Bu adaletin arandığı pek çok davada daha önce de hepimizin tanıklık ettiği uygulamalardan biriydi. Adliye odası hasbelkader girebilen ve giremeyen herkes için fazlasıyla küçüktü belki. Ne var ki bir annenin oğlunun fotoğrafını sanıkların yüzüne tutup “O pis ellerinizle dokunmayın çocuğuma, nasıl bakabiliyorsunuz çocuklarınızın yüzüne. Ben Ali'yi temiz ellerimle büyüttüm”, "Oraya değil buraya bak, çocuğum var derken gözlerimin içine bak" diye sanıkların yüzüne haykırdığında o oda büyümüştü artık. Anne Emel Korkmaz’ın yakarışı, azıcık vicdanı olan herkese dokunurdu zira.

Dokundu da. Pazar günü Fenerbahçeli Avukatlar Derneği tarafından düzenlenen 'Türkiye İçin Adalet, Fenerbahçe İçin Adalet' yürüyüşü için binlerce taraftar Bağdat Caddesi’nde toplanmış, hem yürüyüşe hem maça, Fenerbahçe formasıyla simgeleşen, Ali İsmail Korkmaz’ın ailesi de davet edildi. O gün, binlerce taraflı tarafsız taraftar Vamos Bien’in bestelediği “Ali İsmail Korkmaz, Fenerbahçe yıkılmaz” marşını hep bir ağızdan söylediğinde Anne Emel Korkmaz’ın acısına bir nebze olsun derman olmuş mudur bilmiyorum ama en azından yalnız olmadığına dair küçük bir teselli bulduğunu umut ediyorum.

Hafta içine gittiğimizdeyse Aziz Yıldırım’ı CNNTÜRK'te yayınlanan Ahmet Hakan’ın sunduğu Tarafsız Bölge programında izledik. Daha önce de yazmıştım, bu ülkede herhangi birimize "şike var mı yok mu" sorusu sorulduğunda her birimizin vereceği cevap nettir. Buradaki mevzu ise neden bir tek Fenerbahçe’dir, ki bunun Aziz Yıldırım'ın kişiliğiyle ilgili olmadığını biliyoruz.
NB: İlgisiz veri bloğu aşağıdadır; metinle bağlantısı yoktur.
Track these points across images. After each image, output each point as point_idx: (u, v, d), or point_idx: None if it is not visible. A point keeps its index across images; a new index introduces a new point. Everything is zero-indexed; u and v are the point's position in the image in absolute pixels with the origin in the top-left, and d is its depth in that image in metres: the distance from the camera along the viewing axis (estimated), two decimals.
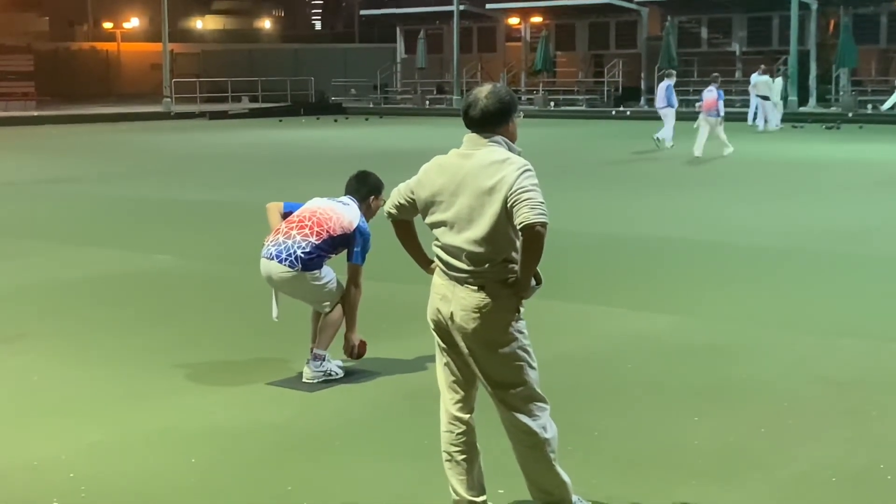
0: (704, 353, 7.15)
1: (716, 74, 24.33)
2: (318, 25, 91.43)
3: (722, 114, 22.17)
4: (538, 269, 4.13)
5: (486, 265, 4.11)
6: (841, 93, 36.31)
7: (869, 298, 8.86)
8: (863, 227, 12.64)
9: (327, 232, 6.35)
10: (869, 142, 25.78)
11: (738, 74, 39.28)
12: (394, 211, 4.41)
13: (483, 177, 4.11)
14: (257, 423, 5.75)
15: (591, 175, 19.15)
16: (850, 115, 33.39)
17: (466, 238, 4.13)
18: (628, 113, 38.29)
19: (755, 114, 30.83)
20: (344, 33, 75.18)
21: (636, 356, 7.06)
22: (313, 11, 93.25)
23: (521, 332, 4.20)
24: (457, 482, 4.32)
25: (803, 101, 36.26)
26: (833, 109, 35.13)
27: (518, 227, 4.01)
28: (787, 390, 6.29)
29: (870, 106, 34.54)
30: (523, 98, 42.54)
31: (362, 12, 59.65)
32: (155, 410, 5.99)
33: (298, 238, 6.37)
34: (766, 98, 29.91)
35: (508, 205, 4.03)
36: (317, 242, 6.34)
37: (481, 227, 4.09)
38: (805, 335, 7.62)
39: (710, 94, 22.41)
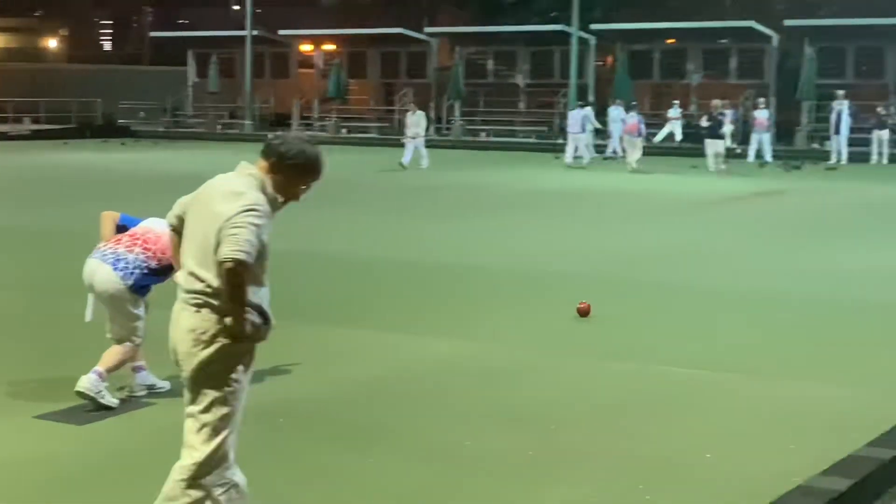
0: (485, 376, 7.43)
1: (635, 103, 31.35)
2: (107, 46, 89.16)
3: (643, 134, 28.13)
4: (268, 309, 4.24)
5: (204, 290, 4.20)
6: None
7: (638, 322, 9.32)
8: (638, 253, 13.30)
9: (163, 256, 6.24)
10: (649, 173, 27.19)
11: (521, 106, 40.88)
12: (174, 221, 4.54)
13: (216, 202, 4.22)
14: (24, 457, 5.68)
15: (383, 201, 19.54)
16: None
17: (191, 259, 4.26)
18: None
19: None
20: (134, 55, 73.59)
21: (425, 380, 7.30)
22: (102, 32, 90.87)
23: (232, 370, 4.23)
24: None
25: None
26: None
27: (217, 261, 4.10)
28: (558, 413, 6.59)
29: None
30: (316, 125, 42.93)
31: (152, 34, 58.79)
32: None
33: (142, 257, 6.35)
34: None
35: (220, 237, 4.12)
36: (155, 266, 6.32)
37: (202, 251, 4.21)
38: (581, 358, 8.00)
39: (633, 118, 28.24)
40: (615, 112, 33.29)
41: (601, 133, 33.35)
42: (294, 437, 6.11)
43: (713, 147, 27.02)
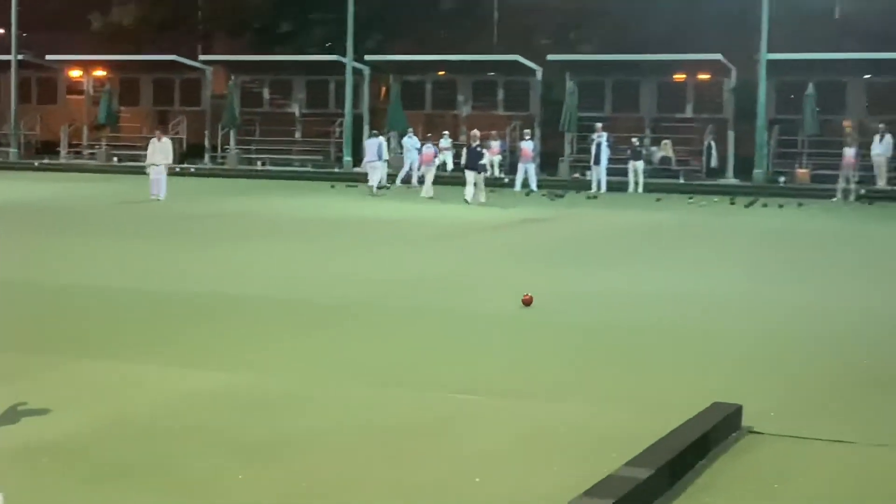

Daha çok Fenerbahçe’nin futbol endüstrisi içindeki kapladığı parasal alanla, parayı hangi tarafın yöneteceği ile ilgisi olduğunu da.. İşin özü, bu öncelikle bir Fenerbahçe meselesidir, Aziz Yıldırım değil.

Aziz Yıldırım Ahmet Hakan’ın programında Pazar günü için yürüyüşe katılacağını söylemişti. Peşinden Ahmet Hakan’ın bir sorusu üzerine de eklemişti “Gezi Parkı'yla ilgili 34. dakikada tezahürat yapıyorlar. E bunlar en doğal hakkı insanların. Bırakın yapsınlar. Vali geliyor amigoları toplayıp konuşuyor. Bu kadar karışılması yanlış. Hükumet istifa da diyebilir yani, ne var? Siz buna polisle müdahale ederseniz, bu artar. Ali İsmail Korkmaz tezahüratını kimse engelleyemez. Fenerbahçe taraftarı söyler. Ya bırakın bu işleri. Siz baskı yapmaya kalkarsanız insanlar da isyan eder. Bunun sonu iyi olmaz. Herkes aklı selim olsun."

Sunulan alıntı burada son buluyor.